As reported in World Magazine (Mission Statement: To report, interpret, and illustrate the news in a timely, accurate, enjoyable, and arresting fashion from a perspective committed to the Bible as the inerrant Word of God):

WORLD interviewed Mr. Lefkowitz, former counselor to the president Karen Hughes, national campaign manager Ken Mehlman, Rep. Kay Granger, and others. They portray him as a man of faith who doesn't think he has all the answers, but who has learned to seek insights both from others and through prayerful consideration.

President Bush's decision on stem-cell research shows how he works. From March through August 2001, he painstakingly investigated the issue. The president began by asking Mr. Lefkowitz to bring in experts from all sides. …

Many others from a variety of viewpoints and expertise met with the president. Mr. Lefkowitz, who attended every one of these meetings, recalls they usually were held in the Oval Office and almost always began with the president saying to his guests, "Tell me what your opinion is and why." As the discussion continued, the president would press the experts further. In these sessions, Mr. Bush always listened, often took notes, and never failed to ask questions.

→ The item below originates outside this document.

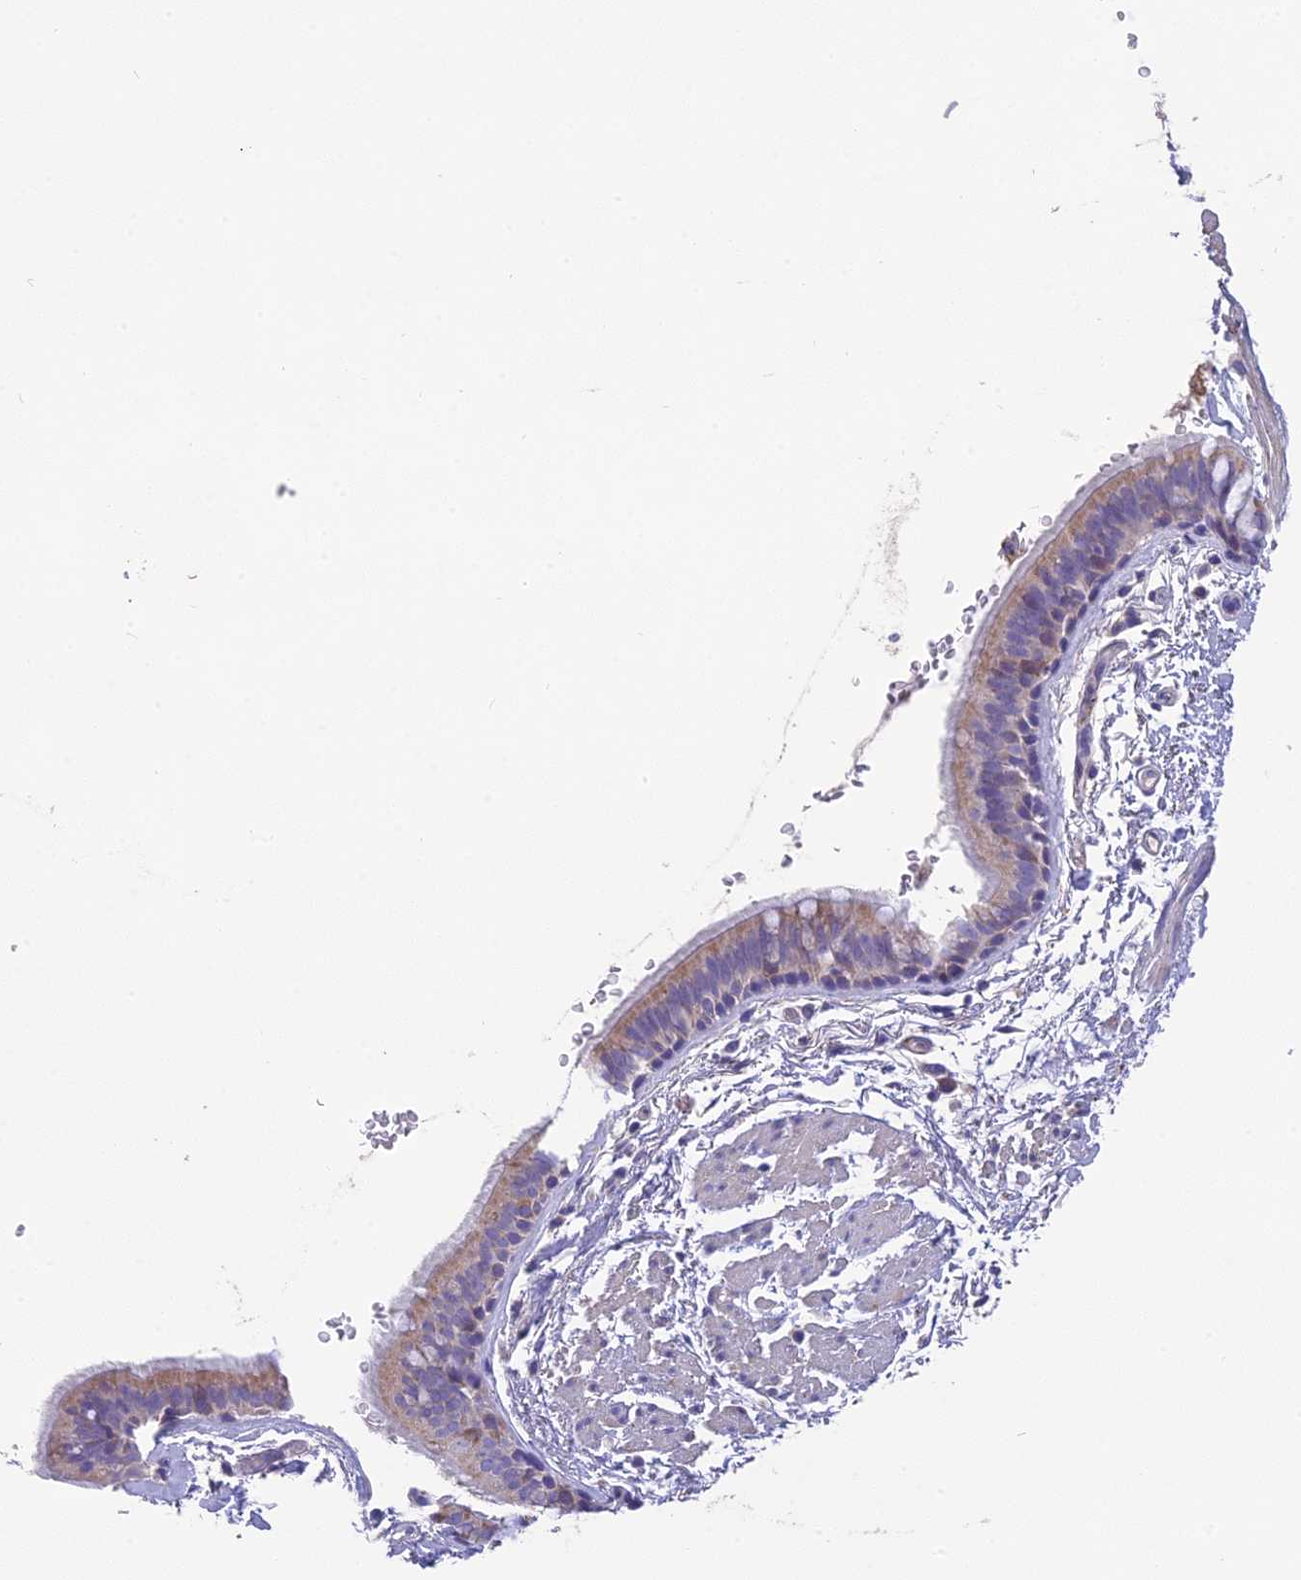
{"staining": {"intensity": "moderate", "quantity": "25%-75%", "location": "cytoplasmic/membranous"}, "tissue": "bronchus", "cell_type": "Respiratory epithelial cells", "image_type": "normal", "snomed": [{"axis": "morphology", "description": "Normal tissue, NOS"}, {"axis": "topography", "description": "Lymph node"}, {"axis": "topography", "description": "Bronchus"}], "caption": "A medium amount of moderate cytoplasmic/membranous staining is seen in approximately 25%-75% of respiratory epithelial cells in benign bronchus. The staining was performed using DAB, with brown indicating positive protein expression. Nuclei are stained blue with hematoxylin.", "gene": "HSD17B2", "patient": {"sex": "female", "age": 70}}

It turned out that Lefkowitz, despite the importance of the issue and the resources and Presidential focus laid at his disposal--and his own reputation as a dogged and diligent lawyer--got the science all wrong, overstating the number of existing stem cell lines by a factor of 5. With only a dozen viable lines available for research and access to new lines precluded, the federal program is irrelevant.

In retrospect, the ostentatious soul searching orchestrated by Jay Lefkowitz seems merely to have been rhetorical chaff, meant to obscure a strong, pre-existing disposition to give the evangelical right the de facto restriction on federally-funded stem cell research that it sought.

And it’s hard to see naming Lefkowitz to the special envoy post as anything other than a nod and a wink to the internationally-minded Christian conservatives that Bush shares their views on the desirability of moral militancy in our dealings with North Korea.

If the Bush administration follows through on its leaks this time and appoints Jay Lefkowitz, one can look at it in several ways:

First, an endorsement of a de facto policy of regime change against the North Korean regime.

Second, a coded signal to the evangelicals that President Bush professes to share their views and expects their enthusiastic endorsement for whatever he does on the North Korean issue.

Third, a worrisome sign that our North Korean policy will be driven by the imperative of catering to--and inflaming--one useful political constituency, at the expense of prudence, U.S. credibility as a responsible diplomatic force, and reasonable expectations of success in our effort to stabilize the situation on the Korean peninsula.